Kevin Tirta Wijaya,Minghao Guo,Michael Sun,Hans-Peter Seidel,Wojciech Matusik,Vahid Babaei
2024-11-06
Abstract:Accurate property prediction is crucial for accelerating the discovery of new molecules. Although deep learning models have achieved remarkable success, their performance often relies on large amounts of labeled data that are expensive and time-consuming to obtain. Thus, there is a growing need for models that can perform well with limited experimentally-validated data. In this work, we introduce MoleVers, a versatile pretrained model designed for various types of molecular property prediction in the wild, i.e., where experimentally-validated molecular property labels are scarce. MoleVers adopts a two-stage pretraining strategy. In the first stage, the model learns molecular representations from large unlabeled datasets via masked atom prediction and dynamic denoising, a novel task enabled by a new branching encoder architecture. In the second stage, MoleVers is further pretrained using auxiliary labels obtained with inexpensive computational methods, enabling supervised learning without the need for costly experimental data. This two-stage framework allows MoleVers to learn representations that generalize effectively across various downstream datasets. We evaluate MoleVers on a new benchmark comprising 22 molecular datasets with diverse types of properties, the majority of which contain 50 or fewer training labels reflecting real-world conditions. MoleVers achieves state-of-the-art results on 20 out of the 22 datasets, and ranks second among the remaining two, highlighting its ability to bridge the gap between data-hungry models and real-world conditions where practically-useful labels are scarce.
Machine Learning,Artificial Intelligence,Chemical Physics,Biomolecules
What problem does this paper attempt to address?

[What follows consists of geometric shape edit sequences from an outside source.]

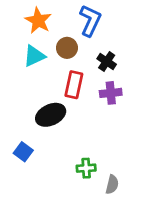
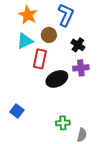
red rectangle: (74, 85) -> (40, 59), moved
black ellipse: (51, 115) -> (57, 79), moved

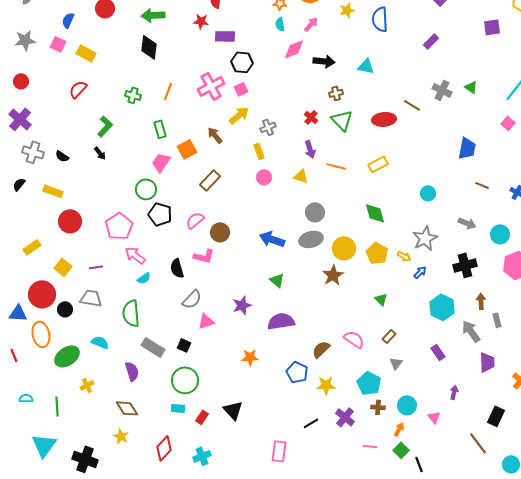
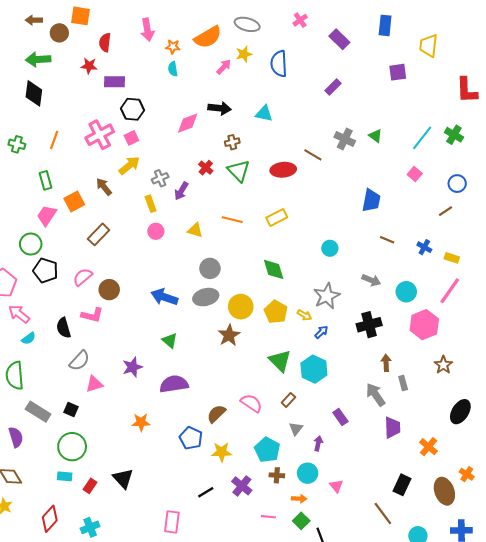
pink arrow: (311, 24) -> (224, 67), moved
pink diamond: (294, 49) -> (188, 123), moved
purple arrow: (310, 149) -> (181, 191), moved, turned 48
green triangle: (381, 299) -> (280, 361), size x1.6
cyan hexagon: (442, 307) -> (314, 369), moved
purple arrow: (454, 392) -> (318, 443), moved
orange arrow: (399, 429) -> (299, 499), turned 64

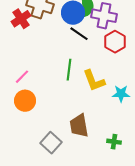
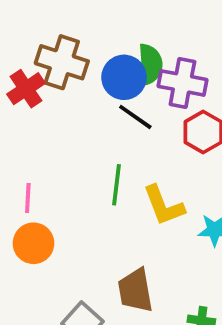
pink line: (22, 77) -> (28, 198), turned -42

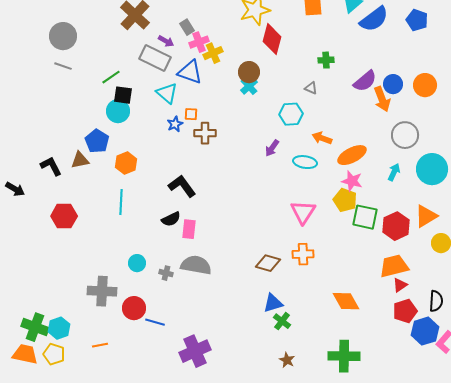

### Problems the Paper Attempts to Solve This paper aims to address the challenges faced in molecular property prediction in real-world scenarios, particularly in the context of scarce experimental validation data. Although deep learning models have achieved significant success in molecular property prediction, these models typically rely on large amounts of labeled data, which is both expensive and time-consuming to obtain. Therefore, there is an urgent need to develop models that perform well with limited experimental validation data. Specifically, the authors propose **MoleVers**, a pre-trained model for various types of molecular property predictions. MoleVers employs a two-stage pre-training strategy to enhance its generalization ability in downstream tasks: 1. **First-stage pre-training**: Learning molecular representations from large-scale unlabeled datasets through Masked Atom Prediction (MAP) and Dynamic Denoising. 2. **Second-stage pre-training**: Further pre-training using auxiliary labels generated by inexpensive computational methods (such as Density Functional Theory, DFT), enabling supervised learning without the need for costly experimental data. ### Main Contributions 1. **Two-stage pre-training framework**: Includes a novel dynamic denoising pre-training method that learns molecular representations without increasing the demand for downstream labels. 2. **Branch encoder architecture**: Decouples the Masked Atom Prediction and denoising pipelines, allowing the model to handle larger noise scales and thus improve generalization ability. 3. **MPPW Benchmark**: Designed a new benchmark comprising 22 small datasets that reflect the data scarcity situation in real-world scenarios. ### Experimental Results - In the MPPW benchmark, MoleVers achieved the best performance on 20 out of 22 datasets and ranked second on the remaining two datasets. - In the MoleculeNet benchmark, MoleVers also outperformed other baseline models on large datasets. These results indicate that the two-stage pre-training strategy of MoleVers can significantly improve the performance of molecular property prediction in data-scarce situations.